On retrouve ces thèmes transversaux comme un fil rouge dans le travail d’écriture et de mise en scène de Benjamin Knobil. Et pour cause, car ce roman fut pour lui il y a vingt ans un choc littéraire qui n’a cessé d’irriguer sa sensibilité et sa réflexion. En adaptant pour la scène Crime et Châtiment, c’est l’occasion pour la Compagnie d’effectuer retour aux classiques tout en poursuivant son travail pointu de dramaturgie et d’écriture. Une adaptation théâtrale est clairement une histoire de choix ; Crime et châtiment est un roman fleuve de mille pages. La ligne directrice ici est de resserrer l’action sur les personnages principaux et de dessiner en creux les autres protagonistes.

Résumé de l’histoire

Crime et Châtiment est considéré comme l’archétype des romans policiers modernes. On suit le cheminement psychologique de Raskolnikov, étudiant russe affaibli et sans le sou, tourmenté part un crime odieux ; celui d’une vieille usurière qu’il appelle « un pou », pour, selon lui, faire de la Terre un endroit meilleur. Mais l’affaire ne se passe pas comme prévu et il est contraint d’assassiner aussi la sœur de l’usurière, une innocente jeune femme. Malade et affaibli, entre deux bouffées délirantes, il est pris entre les mailles de plus en plus aiguisées du juge et de Sonia, une jeune fille qui se prostitue pour aider sa famille. Poussé à bout, il décide de confesser son crime et est déporté en Sibérie.

Quelques thèmes

Une société sauvage et amorale

Le portrait que fait Dostoievski de la Russie d’avant la révolution russe de 1917 est très proche du début de notre XXIe siècle. C’est celui d’une société morcelée et éclatée où les défavorisés et la petite bourgeoisie sont à la merci d’une structure sociale et économique borgne à leur endroit malgré des proclamations sincèrement humanistes.

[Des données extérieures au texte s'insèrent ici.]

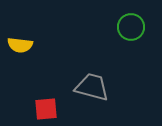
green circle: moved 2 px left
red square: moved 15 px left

Quel poids porte l’humanisme devant la sauvagerie sourde de la misère sociale en opposition avec les miroirs aux alouettes de la richesse acquise et instantanée ? Le modèle dominant est celui de la réussite de quelques uns au détriment de celle de tous. Dès lors, comment s’étonner de voir une jeunesse confuse en quête de sens, perdue dans le reflet déformant d’une société agressive qui contredit son propre discours.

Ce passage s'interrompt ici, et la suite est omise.